Monday, October 14, 2013

For Tax Evasion, Is the Element "Tax Deficiency" or "Tax Due and Owing" (10/14/13)

The crisp answer to the question is "yes."  

Moving past cute, I provide the following that I have just added to my ongoing draft of the Federal Tax Crimes book (some footnotes omitted).
e. Tax Due and Owing. 
(1) No Tax, No Tax Evasion. 
Where there is no tax due and owing, there is no tax evasion.  Hence, tax due and owing is an element of the offense. 
I pause here to address a point of potential semantical confusion with regard to this element of the crime of tax evasion.  This element of the crime of tax evasion is often articulated as requiring a “tax deficiency” rather than a “tax due and owing.”  What’s the difference?  Deficiency is a term of art in the tax code, which defines deficiency as meaning the tax that is due less the tax that is owed. n164  As thus defined and employed elsewhere in the Code itself, deficiency is essentially a civil tax term of art.  I have been concerned that the use of the term tax deficiency could sow unnecessary confusion with its more common use in the civil context.  I recognize that my concern is perhaps only a semantical quibble.  Elements of all crimes must be proved beyond a reasonable doubt.  Hence, this element must be proved beyond a reasonable doubt.  So, when the Government puts on evidence of the “tax deficiency” to meet that burden in an evasion case, it will not – or should not – put on evidence of the portion of the civil tax deficiency that it cannot prove beyond a reasonable doubt.  Stated otherwise, this element of the crime of tax evasion is only the portion of the civil tax deficiency that the Government can prove beyond a reasonable doubt that the taxpayer intended to evade. n165  In that sense, the use of the term tax deficiency would be correct because of the role of the burden to prove the deficiency beyond a reasonable doubt.  For purposes of this text, however, I prefer to use the term tax due and owing as a term of art meaning only the portion of the tax deficiency that, as proved beyond a reasonable doubt, the taxpayer intended to evade.  While even the term “tax due and owing” is not descriptive of the criminal concept because, read literally, it could mean the same as tax deficiency; still, as I understand that term, it has become a term of art in the tax evasion context, although I recognize that tax deficiency is also used as a term of art for this element of tax evasion. n166  Still, I prefer to avoid the use of tax deficiency because the term tax due and owing is not commonly used in any potentially confusing context.
   n164 This is a fair summary of § 6211(a) for present purposes.[§ 6211(a) is here.]
   n165 This concept of dividing the tax deficiency between the portions attributable to tax evasion and not attributable to tax evasion is recognized § 6663, the civil penalty counterpart to § 7201 evasion.  Section 6663 imposes the civil fraud penalty only on the portion of the tax attributable to fraud.  So too, as I shall explain, only the portion of the tax deficiency attributable to evasion meets this element of tax evasion.
   n166 I did a LEXIS-NEXIS federal court search in the combined federal court cases database on “7201 w/20 ‘tax due and owing’” and received 73 hits, most of which used the term tax due and owing in this sense.  E.g.
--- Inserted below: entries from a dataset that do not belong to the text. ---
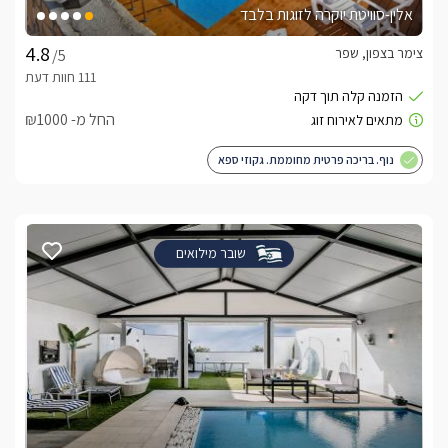
אלין-סוויטת יוקרה לזוגות בלבד
צימר בצפון, שפר
/5
החל מ- ₪1000
נוף. בריכה פרטית מחוממת. גקוזי ספא
שובר מילואים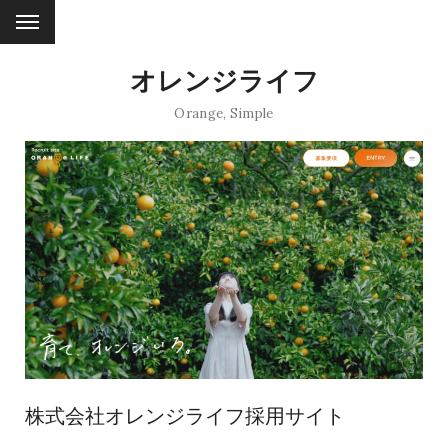
オレンジライフ
Orange
,
Simple
株式会社オレンジライフ採用サイト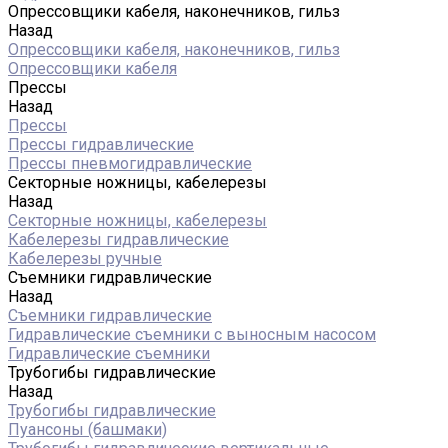
Опрессовщики кабеля, наконечников, гильз
Назад
Опрессовщики кабеля, наконечников, гильз
Опрессовщики кабеля
Прессы
Назад
Прессы
Прессы гидравлические
Прессы пневмогидравлические
Секторные ножницы, кабелерезы
Назад
Секторные ножницы, кабелерезы
Кабелерезы гидравлические
Кабелерезы ручные
Съемники гидравлические
Назад
Съемники гидравлические
Гидравлические cъемники с выносным насосом
Гидравлические съемники
Трубогибы гидравлические
Назад
Трубогибы гидравлические
Пуансоны (башмаки)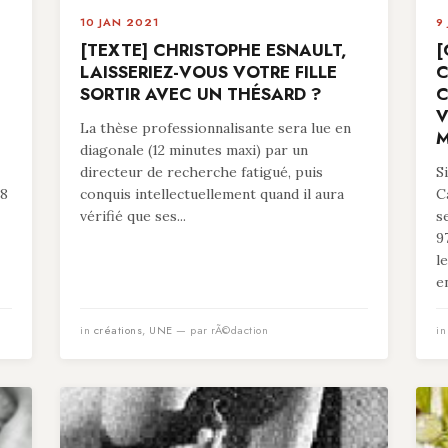
10 JAN 2021
9
[TEXTE] CHRISTOPHE ESNAULT,
[
LAISSERIEZ-VOUS VOTRE FILLE
C
SORTIR AVEC UN THÉSARD ?
C
V
La thèse professionnalisante sera lue en
M
diagonale (12 minutes maxi) par un
directeur de recherche fatigué, puis
S
78
conquis intellectuellement quand il aura
C
vérifié que ses...
s
9
l
en
in
créations
,
UNE
— par rÃ©daction
i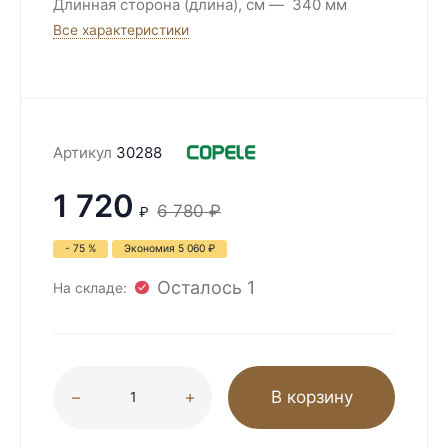
Длинная сторона (длина), см
340 мм
Все характеристики
Артикул
30288
1 720
6 780
₽
₽
- 75 %
Экономия
5 060
₽
Осталось 1
На складе:
В корзину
United States v. Farr, 536 F.3d 1174, 1181 (10th Cir. 2008) (“ the first element of Section 7201 -- a substantial tax due and owing”).  None of the cases were Supreme Court cases.  I did the same search for tax deficiency (substituting “tax deficiency” for “tax due and owing”) and obtained 277 hits, quite a bit more, and several of the cases were Supreme Court cases.  E.g., Boulware v. United States, 552 U.S. 421, 425 (    ) (quoting Sansone v. United States, 380 U.S. 343 (1965) as follows: “[T]he elements of § 7201 are willfulness[,] the existence of a tax deficiency, . . . and an affirmative act constituting an evasion or attempted evasion of the tax.”).